The Navy seized a boat more than 400 km from the coast, without any tracking

If an illegal vessel can operate at this distance without being detected, what happens to a boat in distress that needs urgent rescue in the same area?
The surveillance structure in the North is insufficient, according to defense documents
According to an institutional study analyzed by the Poder Naval portal, the current naval structure in the North and Northeast is limited given the strategic importance of the region. Investment in Over The Horizon (OTH) radars on the North Coast is identified as an essential component to enhance surveillance. This structure does not yet exist.
The project that could change this scenario has a name: SisGAAz, the Blue Amazon Management System. It was announced in 2010. More than a decade and a half later, the system is still stalled by bureaucratic hurdles, leaving Brazil with blind spots in maritime surveillance. The first unit of SisGAAz is being installed in Ilha Grande, Rio de Janeiro, not in the North of the country.
Amapá at the center of an international criminal route
The absence of monitoring has another worrying dimension. According to a survey by Portal Plural based on the study Cartographies of Violence in the Amazon, by the Brazilian Public Security Forum, Amapá is disputed by the PCC and the Comando Vermelho precisely because of its geographical position: the state is part of the Amazonian drug trafficking route, with cocaine and skunk destined for Europe leaving through the ports and maritime routes of the region.

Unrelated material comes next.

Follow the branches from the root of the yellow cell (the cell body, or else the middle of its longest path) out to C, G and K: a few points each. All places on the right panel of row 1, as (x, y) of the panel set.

Public security sector analyses indicate that Brazil has become a central hub for cocaine distribution, with the Amazon serving as a corridor for flow to the Atlantic ports. The Equatorial Atlantic precisely concentrates these routes of transnational crimes, in an area where Brazilian presence is still considered insufficient by experts.
Fishermen disappear and boats appear empty
While the strategic debate drags on, the concrete consequences already reach families. In June 2023, a group of fishermen from Pará disappeared while working off the coast of Amapá, between Cassiporé and Calçoene. The case was reported by the portal SelesNafes in July of the same year, when the boat was found deteriorated in Pará, without any of the occupants on board.
The report highlighted that there were crew members who were not even formally identified, given that informality is structural in the artisanal fishing sector. The crew members were never found.
The silence that costs lives
What unites all these facts is the same systemic failure: hundreds of kilometers of ocean with insufficient surveillance coverage, without mandatory tracking for artisanal vessels, in an area crossed by international drug trafficking routes and frequented by boats that do not appear in any system.
While SisGAAz remains on paper and investments in the North remain in planning, fishermen continue to leave Amapá heading to the open sea. And when they do not return, the Brazilian State often doesn’t even know they went.
What needs to happen for these waters to cease being a dead zone for Brazilian public security?